BRIEF =>
Duplicate the text of every one of the records below, line for line with no changes. Omit the pictures from your answer.

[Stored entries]
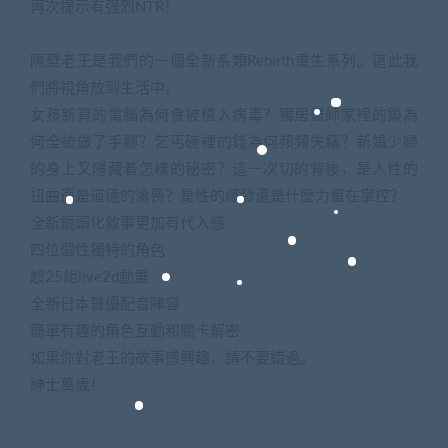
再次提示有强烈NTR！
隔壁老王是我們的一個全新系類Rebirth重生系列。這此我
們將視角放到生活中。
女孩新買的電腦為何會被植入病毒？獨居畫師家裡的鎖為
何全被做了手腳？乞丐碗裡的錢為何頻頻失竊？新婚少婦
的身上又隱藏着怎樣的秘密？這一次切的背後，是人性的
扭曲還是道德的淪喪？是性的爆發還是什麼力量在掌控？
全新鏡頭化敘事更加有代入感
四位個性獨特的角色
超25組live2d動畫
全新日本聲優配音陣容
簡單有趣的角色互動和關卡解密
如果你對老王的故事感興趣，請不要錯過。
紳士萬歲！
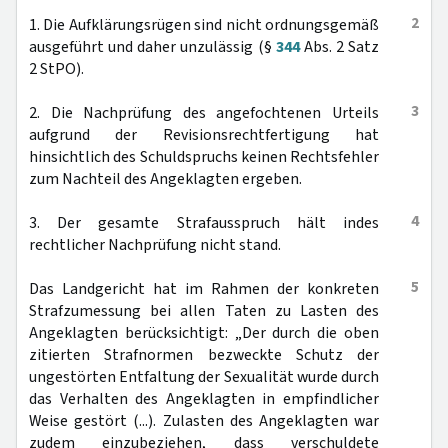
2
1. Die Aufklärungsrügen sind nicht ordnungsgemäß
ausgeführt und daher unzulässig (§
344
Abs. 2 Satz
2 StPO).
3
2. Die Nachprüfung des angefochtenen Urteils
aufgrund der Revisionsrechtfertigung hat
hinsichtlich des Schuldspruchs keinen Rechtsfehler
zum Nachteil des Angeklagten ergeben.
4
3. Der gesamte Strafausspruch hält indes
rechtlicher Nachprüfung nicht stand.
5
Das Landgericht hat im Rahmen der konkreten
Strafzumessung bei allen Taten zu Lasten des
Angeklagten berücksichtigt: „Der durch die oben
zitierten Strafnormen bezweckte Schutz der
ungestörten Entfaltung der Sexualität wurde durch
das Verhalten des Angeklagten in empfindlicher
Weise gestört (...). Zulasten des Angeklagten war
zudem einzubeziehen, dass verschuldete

TASK OUTPUT =>
再次提示有强烈NTR！
隔壁老王是我們的一個全新系類Rebirth重生系列。這此我
們將視角放到生活中。
女孩新買的電腦為何會被植入病毒？獨居畫師家裡的鎖為
何全被做了手腳？乞丐碗裡的錢為何頻頻失竊？新婚少婦
的身上又隱藏着怎樣的秘密？這一次切的背後，是人性的
扭曲還是道德的淪喪？是性的爆發還是什麼力量在掌控？
全新鏡頭化敘事更加有代入感
四位個性獨特的角色
超25組live2d動畫
全新日本聲優配音陣容
簡單有趣的角色互動和關卡解密
如果你對老王的故事感興趣，請不要錯過。
紳士萬歲！
2
1. Die Aufklärungsrügen sind nicht ordnungsgemäß
ausgeführt und daher unzulässig (§
344
Abs. 2 Satz
2 StPO).
3
2. Die Nachprüfung des angefochtenen Urteils
aufgrund der Revisionsrechtfertigung hat
hinsichtlich des Schuldspruchs keinen Rechtsfehler
zum Nachteil des Angeklagten ergeben.
4
3. Der gesamte Strafausspruch hält indes
rechtlicher Nachprüfung nicht stand.
5
Das Landgericht hat im Rahmen der konkreten
Strafzumessung bei allen Taten zu Lasten des
Angeklagten berücksichtigt: „Der durch die oben
zitierten Strafnormen bezweckte Schutz der
ungestörten Entfaltung der Sexualität wurde durch
das Verhalten des Angeklagten in empfindlicher
Weise gestört (...). Zulasten des Angeklagten war
zudem einzubeziehen, dass verschuldete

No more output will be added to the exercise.